Built in 1906, the stadium is the home of Hopkins football, lacrosse, field hockey, track and field, and soccer teams. The original grandstands were added in 1908 and 1910. In 1965, the center section with the press box connected the two seating sections. Also in 1965, the Newton H. White Jr. Athletic Center was completed, and in 1967 the concrete grandstand on the home side of the field was dedicated to former Hopkins band leader Conrad Gebelein.

In 1998 Hopkins will host the World Lacrosse games; the next year, the women's NCAA Division I Lacrosse Championships will be played there. The new northside pavilion will be named in honor of the Schelles.

Director of Athletics Tom Calder said the improvements to Homewood Field are an indication of the university's commitment to all student athletes and his staff.

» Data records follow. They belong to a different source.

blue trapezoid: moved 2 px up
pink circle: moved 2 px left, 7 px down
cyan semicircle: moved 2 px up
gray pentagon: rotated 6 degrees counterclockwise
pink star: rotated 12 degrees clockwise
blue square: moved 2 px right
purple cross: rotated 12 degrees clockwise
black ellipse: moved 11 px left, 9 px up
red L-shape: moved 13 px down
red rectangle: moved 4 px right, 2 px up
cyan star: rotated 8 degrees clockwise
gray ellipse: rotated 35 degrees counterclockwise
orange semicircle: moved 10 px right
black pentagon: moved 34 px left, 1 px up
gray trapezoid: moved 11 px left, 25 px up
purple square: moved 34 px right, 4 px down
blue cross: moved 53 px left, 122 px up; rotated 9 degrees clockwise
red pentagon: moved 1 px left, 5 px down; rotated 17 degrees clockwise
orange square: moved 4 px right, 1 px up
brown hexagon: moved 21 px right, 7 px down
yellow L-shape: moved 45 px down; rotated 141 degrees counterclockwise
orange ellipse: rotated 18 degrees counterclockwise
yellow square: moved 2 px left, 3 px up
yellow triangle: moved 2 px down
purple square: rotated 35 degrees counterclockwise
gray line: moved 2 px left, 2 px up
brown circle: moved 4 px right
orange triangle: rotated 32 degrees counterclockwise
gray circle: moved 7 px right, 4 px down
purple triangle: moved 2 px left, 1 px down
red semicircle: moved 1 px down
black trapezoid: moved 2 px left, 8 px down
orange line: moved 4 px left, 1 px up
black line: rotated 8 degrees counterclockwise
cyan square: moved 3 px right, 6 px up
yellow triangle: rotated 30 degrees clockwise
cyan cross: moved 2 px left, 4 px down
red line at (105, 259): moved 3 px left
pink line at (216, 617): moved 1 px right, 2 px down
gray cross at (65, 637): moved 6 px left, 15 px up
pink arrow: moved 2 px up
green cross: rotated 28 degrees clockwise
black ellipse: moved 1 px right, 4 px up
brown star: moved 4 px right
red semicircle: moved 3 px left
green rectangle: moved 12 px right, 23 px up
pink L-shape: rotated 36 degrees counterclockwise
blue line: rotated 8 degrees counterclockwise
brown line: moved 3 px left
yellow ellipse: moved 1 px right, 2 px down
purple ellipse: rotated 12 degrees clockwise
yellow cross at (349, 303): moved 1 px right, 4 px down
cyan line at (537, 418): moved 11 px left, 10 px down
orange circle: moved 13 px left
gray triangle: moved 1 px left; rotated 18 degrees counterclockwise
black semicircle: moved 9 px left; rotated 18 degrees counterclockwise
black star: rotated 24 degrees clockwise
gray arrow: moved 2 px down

University President William R. Brody also cited the future student arts center, the renovation of the Homewood apartments on Charles Street and the acquisition of the future interfaith center (see story on Wilson Building acquisition), also on Charles Street, as projects that demonstrate that commitment.

"We clearly have the best and brightest students anywhere," Brody said at the kickoff event. "At the same time, we understand that an important part of the undergraduate experience takes place outside the classroom."

Preliminary construction work is set to begin by the end of the summer; the pavilion is scheduled to be completed before the men's lacrosse team opens its season in February.